[[ EXERCISE MATERIALS, beginning ]]

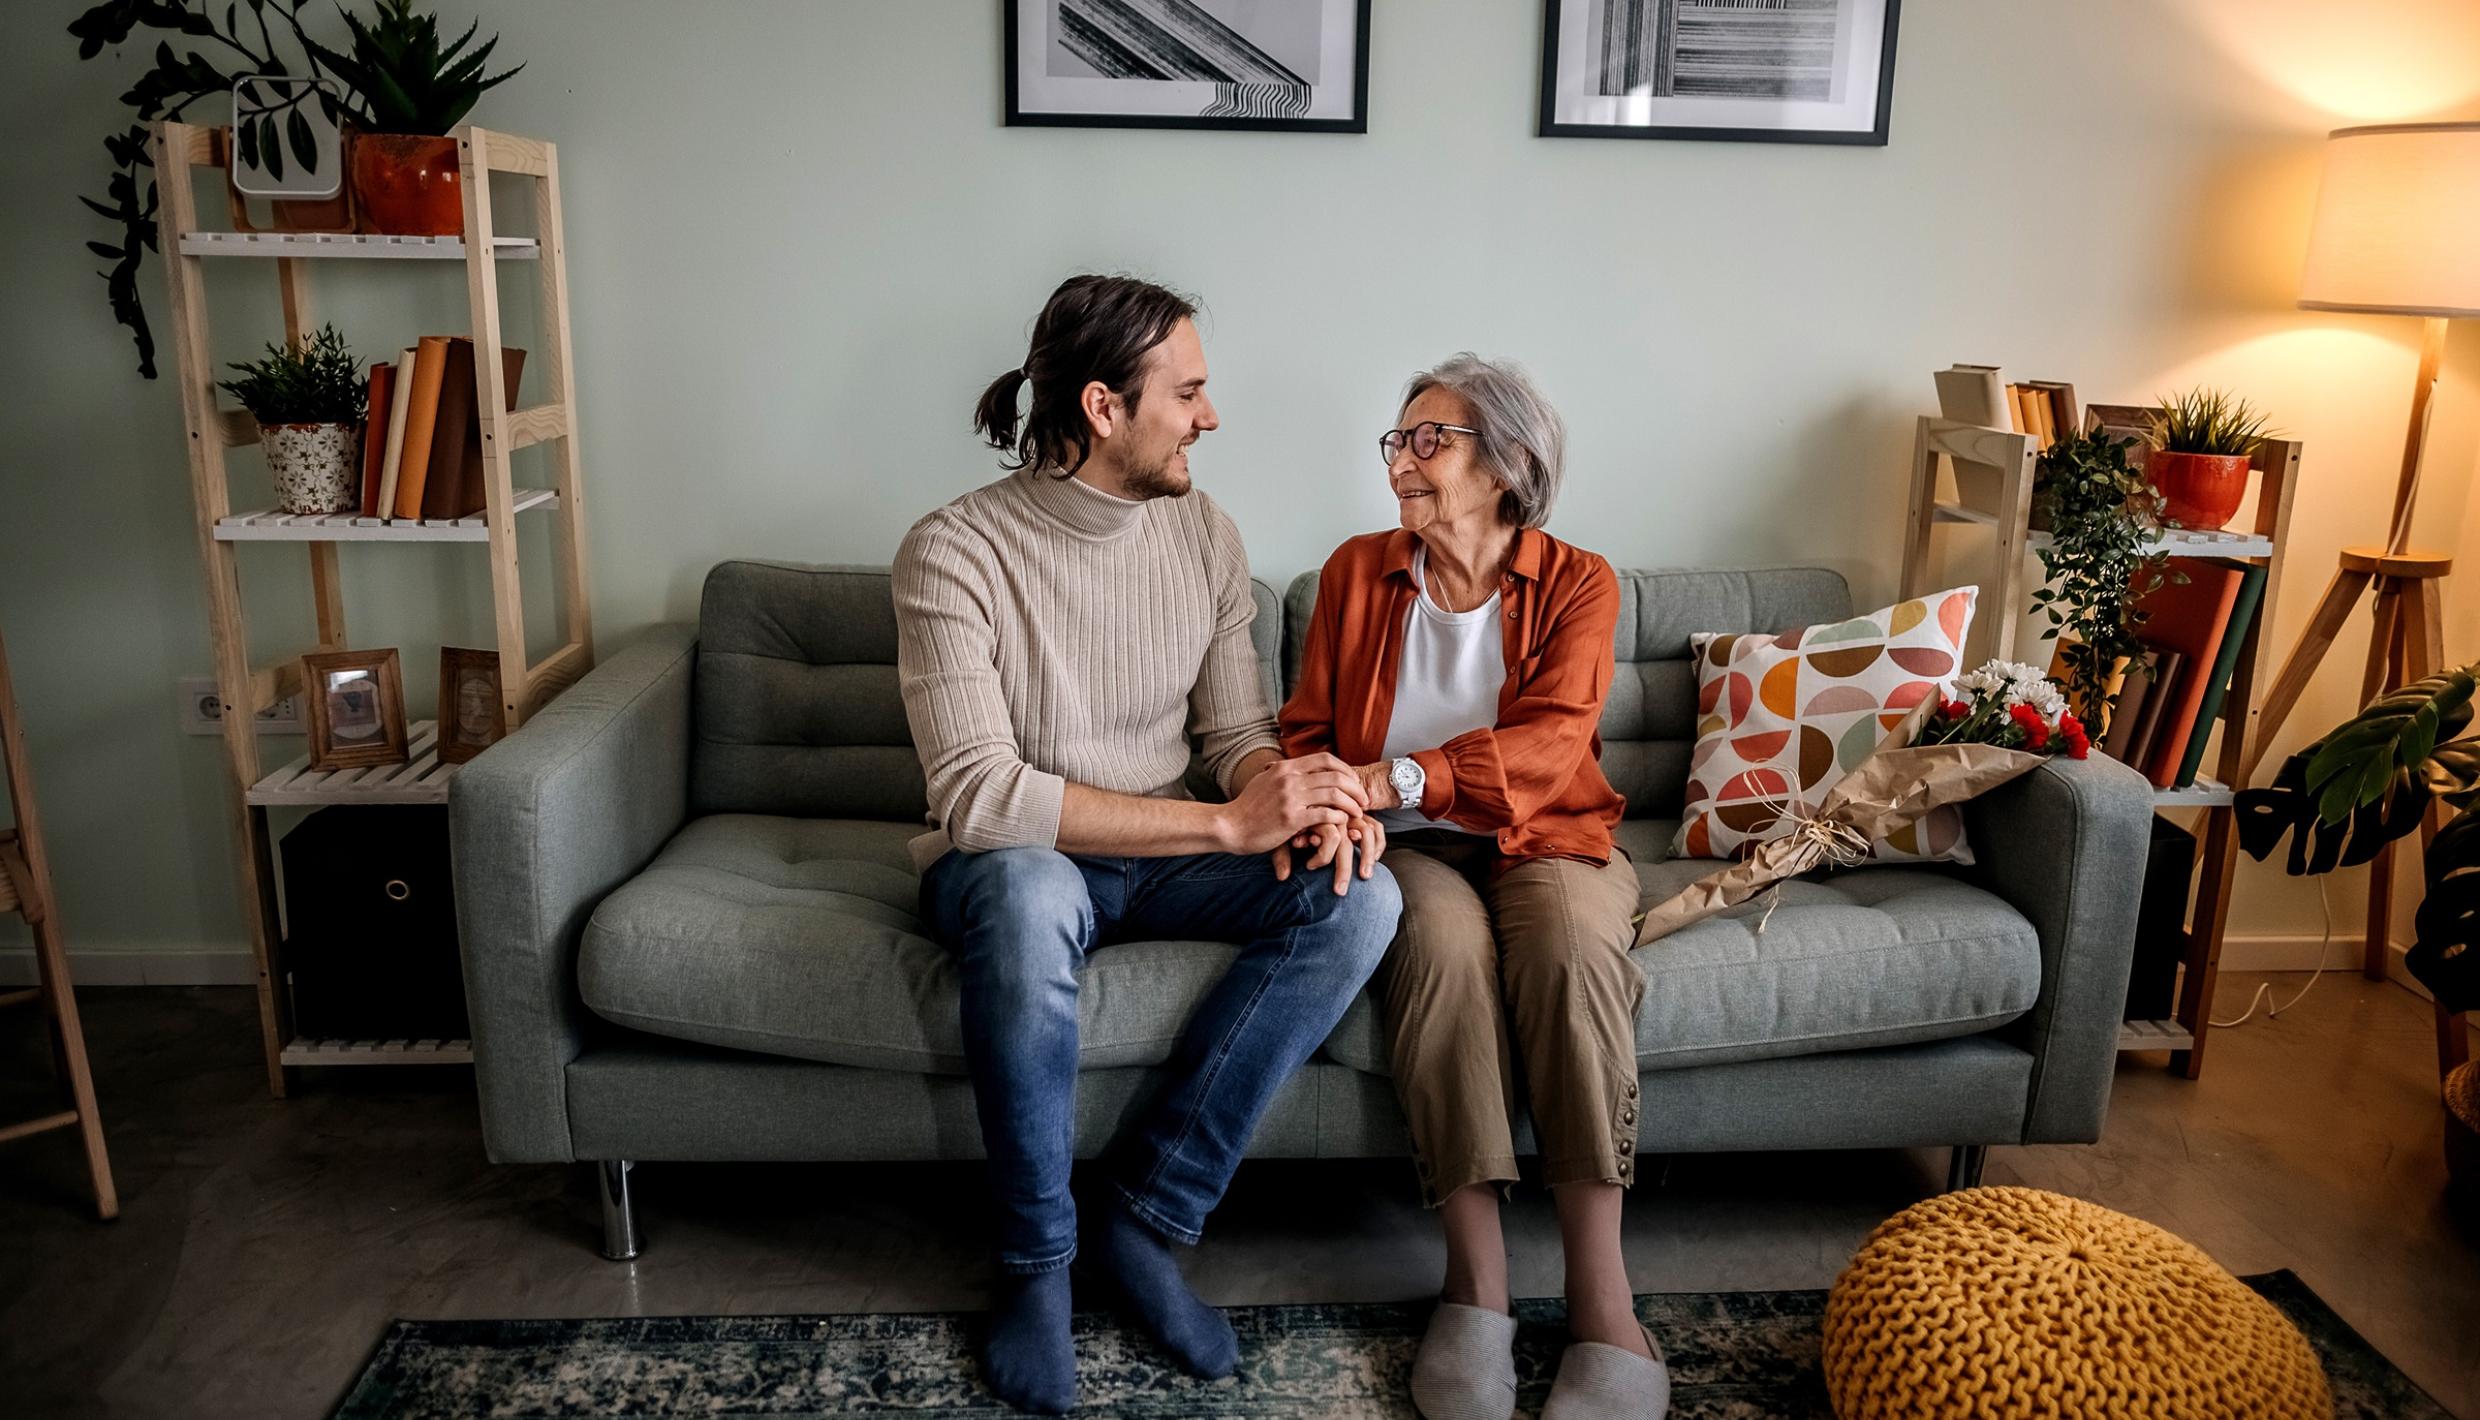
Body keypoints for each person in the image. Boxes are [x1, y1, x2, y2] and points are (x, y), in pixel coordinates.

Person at [894, 274, 1402, 1415]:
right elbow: (977, 793)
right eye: (1190, 391)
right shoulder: (952, 551)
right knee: (1026, 895)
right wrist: (1224, 823)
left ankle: (1143, 1218)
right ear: (1103, 407)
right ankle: (1035, 1265)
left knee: (1360, 895)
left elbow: (1229, 733)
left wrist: (1295, 795)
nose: (1209, 416)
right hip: (1013, 867)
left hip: (1164, 856)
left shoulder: (1203, 534)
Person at [1279, 355, 1669, 1420]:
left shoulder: (1579, 580)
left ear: (1505, 464)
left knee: (1568, 949)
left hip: (1543, 834)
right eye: (1395, 441)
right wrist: (1339, 797)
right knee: (1441, 950)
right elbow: (1308, 732)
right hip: (1405, 847)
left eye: (1427, 440)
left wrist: (1402, 771)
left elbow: (1549, 746)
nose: (1400, 461)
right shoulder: (1356, 574)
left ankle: (1603, 1305)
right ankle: (1475, 1290)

[[ EXERCISE MATERIALS, end ]]

> YOUR INSTRUCTIONS
All lines above that contain "ankle" are required in the answer.

> WRITTEN RESPONSE
left ankle: (1143, 1218)
right ankle: (1035, 1265)
left ankle: (1603, 1305)
right ankle: (1475, 1290)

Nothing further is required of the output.